Dhiego Lima: Well, all my amateurs fights, I fought for belts and everything but I just did it to be cool. Everybody was doing it and I was like, "Yeah, I'll do it." I didn't really take it serious and then on my first pro fight was when I really saw it. My first pro fight I got taken down and just got beat up that whole first round man. The second round started the same and then in the middle of that second round something just hit me. I had a kid on the way and everything just clicked on. I was like, "Listen, this is what you're gonna do for a living," and I just came back in the third round and beat this guy up and finished him with 20 seconds left in the fight I tapped him out with a triangle. After that fight, I was like, "Alright man, this is what I've got to do. I've got to take it seriously," and that switch turned on and I haven't looked back since.
Ben Thapa: With the recent debacle with Nick Diaz and the press conferences, is he still your favorite fighter? Is he still somebody you look up to?
Dhiego Lima: As a fighter, yes, not as a person though.
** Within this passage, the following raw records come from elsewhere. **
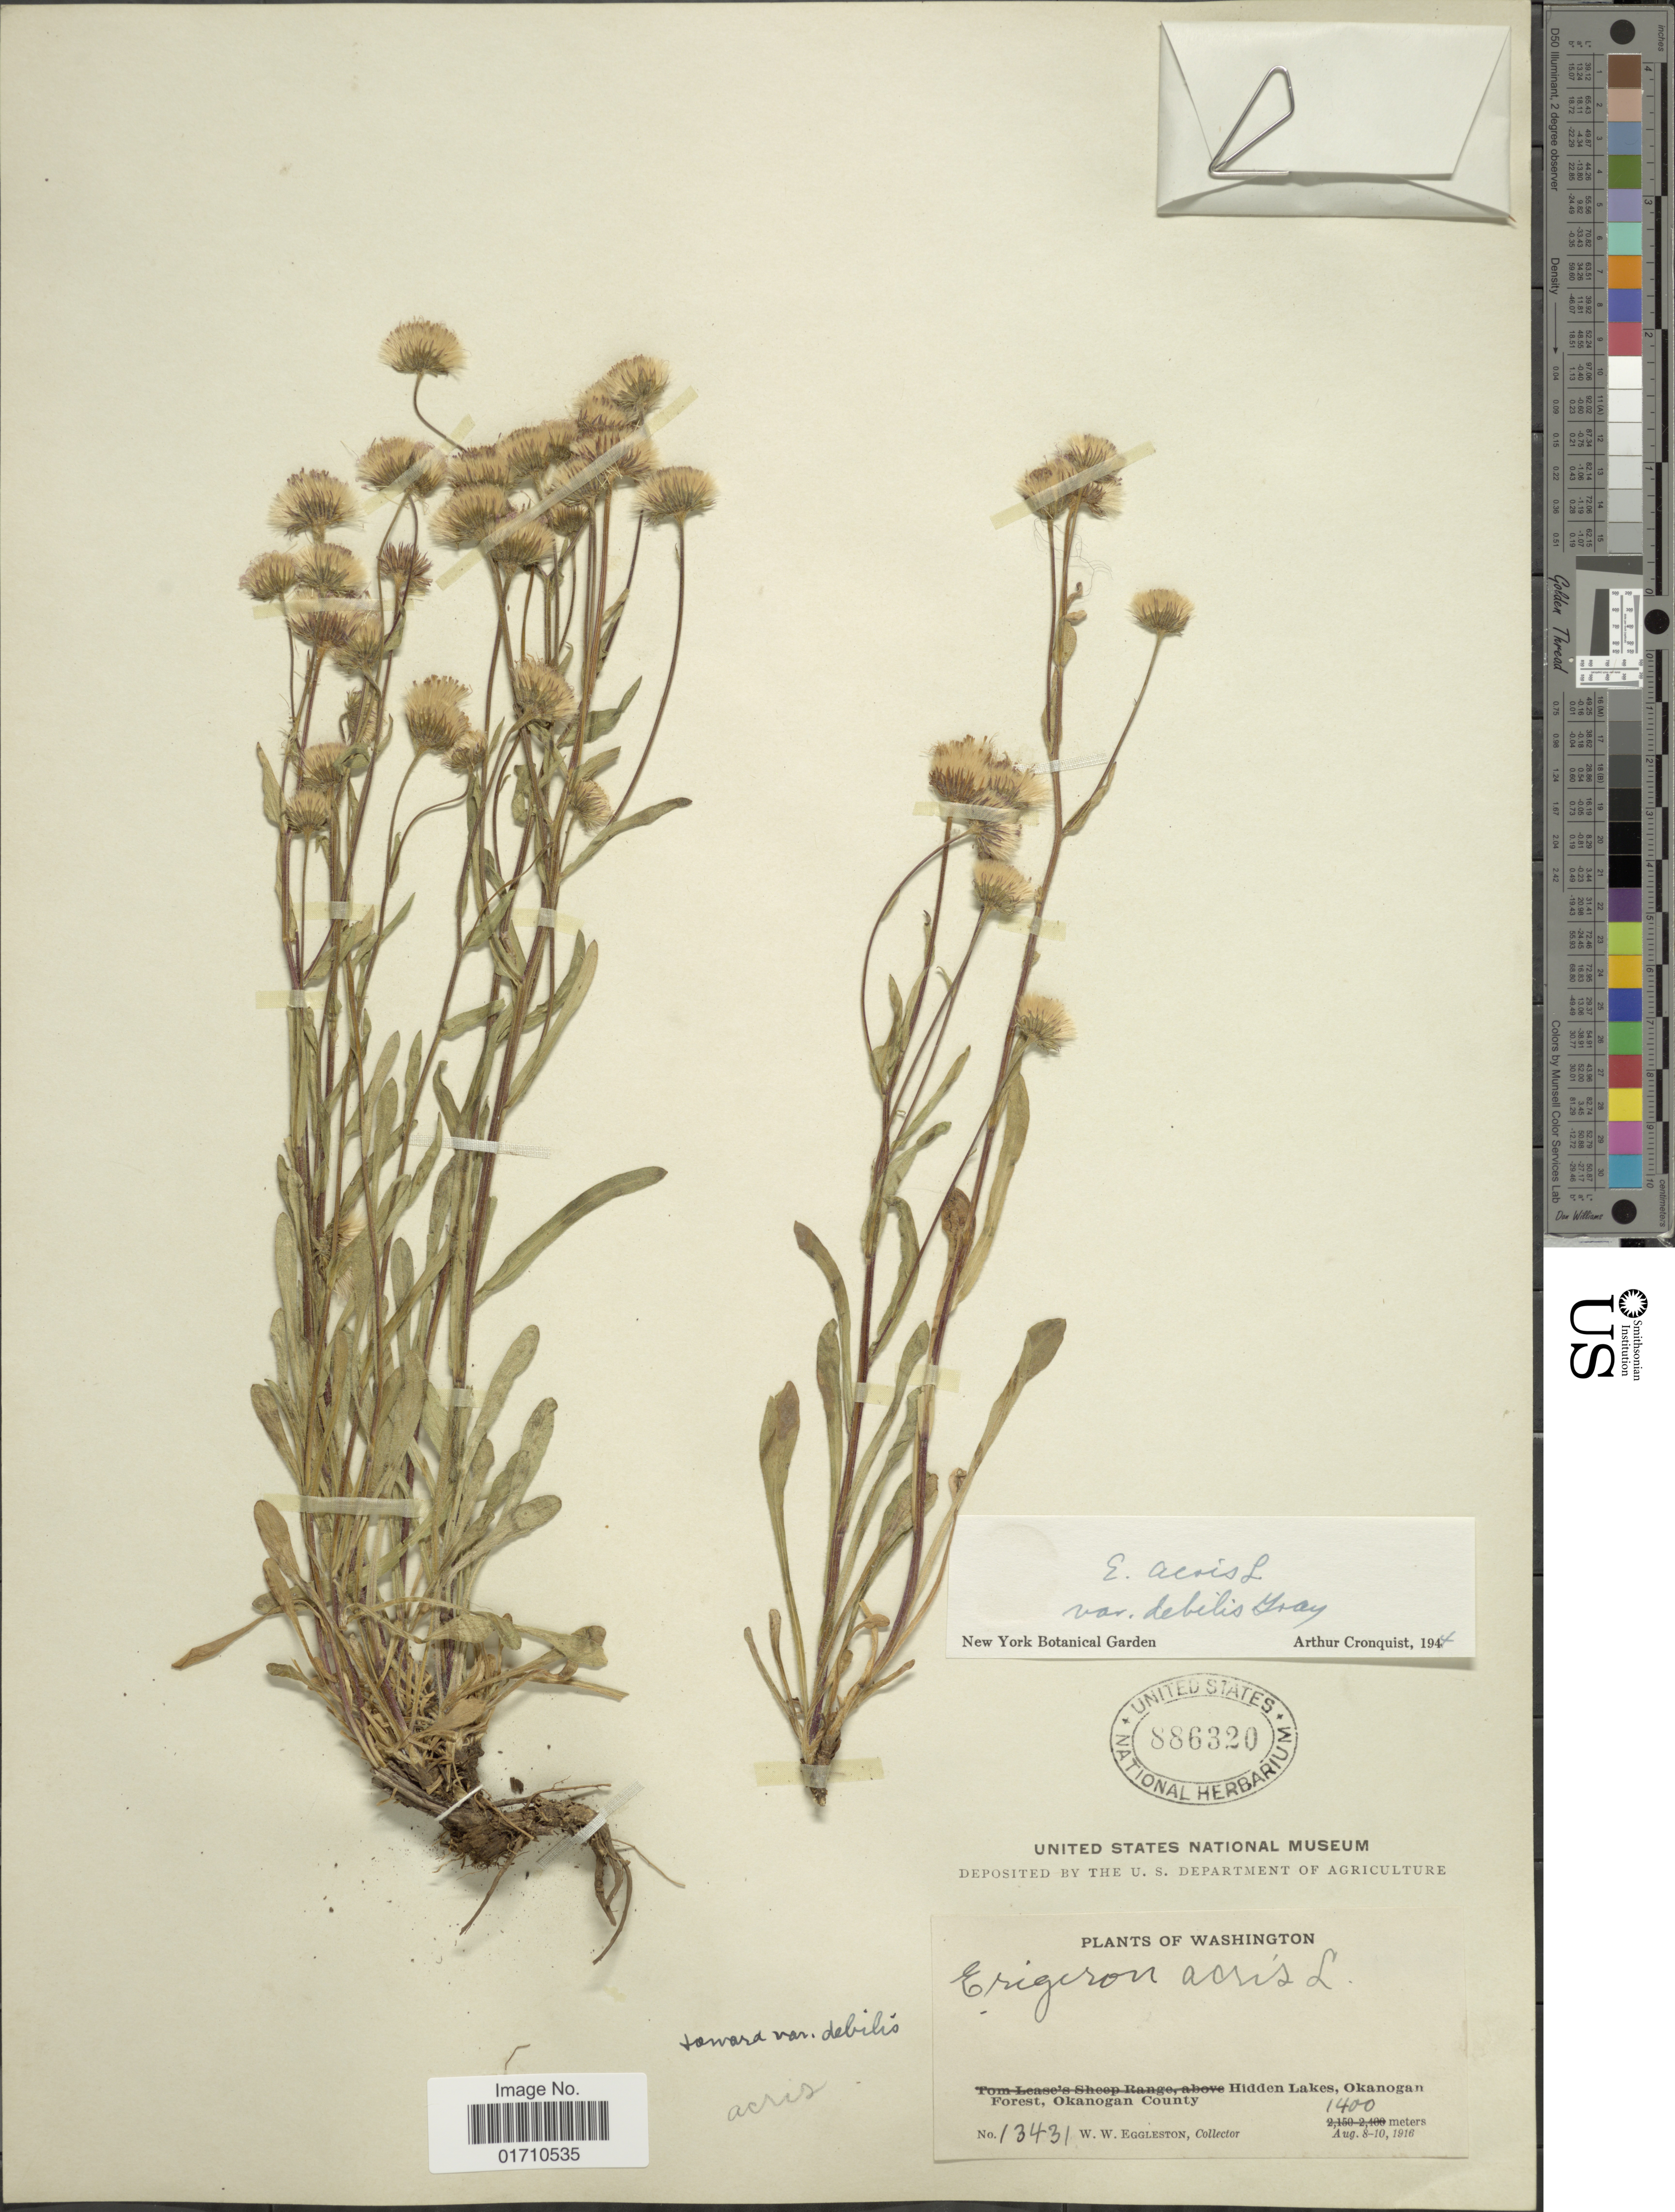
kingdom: Plantae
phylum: Tracheophyta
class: Magnoliopsida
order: Asterales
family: Asteraceae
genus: Erigeron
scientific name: Erigeron acris var. debilis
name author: A. Gray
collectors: W. W. Eggleston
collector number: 13431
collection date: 1916-08-08/1916-08-10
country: United States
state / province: Washington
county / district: Okanogan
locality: Hiiden Lakes, Okanogan Forest, Okanogan County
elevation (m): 1400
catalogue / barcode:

I like his fighting style. That's about all man. You can be a badass and of course we all know he's a badass but once it's on for business, then it's business. You've got to do your job. It's part of your job. That's part of your pay, showing up for all these things. You've got your fans waiting to see how your training camp is going so that's kind of stupid, man. I'm a badass too but listen, man, it's professional and I'm a professional. Like Terry Martin wanted a catchweight at 175 and I'm like, "Listen, dude. You're a veteran man. You've been in the UFC. I fight at 170. I'm not a fucking clown. I'm not gonna take a catchweight fight. You be a professional and you make your weight. It's all part of the game man. It's part of the job." I like him [Diaz] as a fighter but that is unprofessional man. It's unprofessional.
Gerry Rodriguez: I know you have a contract with MFC, but say you fight through your contract with MFC and your brother wins the 170 title at Bellator. Would you listen if Bellator comes knocking?
Dhiego Lima: No, not at all. For me, I already told my manager man. After my MFC contract is up, I will be 9-0 and I it's either UFC or MFC. I will either resign with them or if the UFC's looking, I'll go there. I won't go anywhere else. I will have enough experience. I'm fighting a guy like Terry and if I beat him I'll be close to a title shot which they'll probably give me somebody tougher and tougher and I know from that experience I'll be ready for the big show. It's either the MFC or the UFC.
Brian Hemminger (MMAmania.com): How's the relationship been with [MFC President] Mark Pavelich? I know he was pretty mad at first when Douglas left the MFC but he kinda softened his stance on that now.
Dhiego Lima: That was kinda crazy at first because I almost got caught up in all that because me and Douglas have the same manager and I almost got caught in it. I called my manager and I called Mark and put them on the phone and I was like, "Listen, this is my career man and my brother's career is a whole different thing. I don't want you guys getting mad at each other and it's gonna affect my career," so we put that straight and then that was it man. I love Mark, man. He's a really nice guy. He texts me every week to see how training's going. He cares man. That's what I love about him, man. They take care of us.
Brian Hemminger (MMAmania.com): That's wonderful and my last question which I ask to all our guests is how do you see the fight playing out next Friday night against Terry Martin?
Dhiego Lima: It's gonna be a finish. I'll tell you that. It's not gonna go the distance. I don't know what's gonna happen but I feel great, man. It's not gonna go the distance. I'm ready to go in there and throw down, man. He better be ready. I hope he's not taking me lightly because if he's taking me lightly, he's gonna pay for it in the first minute. I'm hoping he comes at his best because I don't want know, "AHHHH!!!" man I'm telling you I'm riled up already. You're gonna see a great Dhiego Lima in there. It's gonna be a finish.
Dhiego would like to thank his coach, his brother, and his family for staying with him.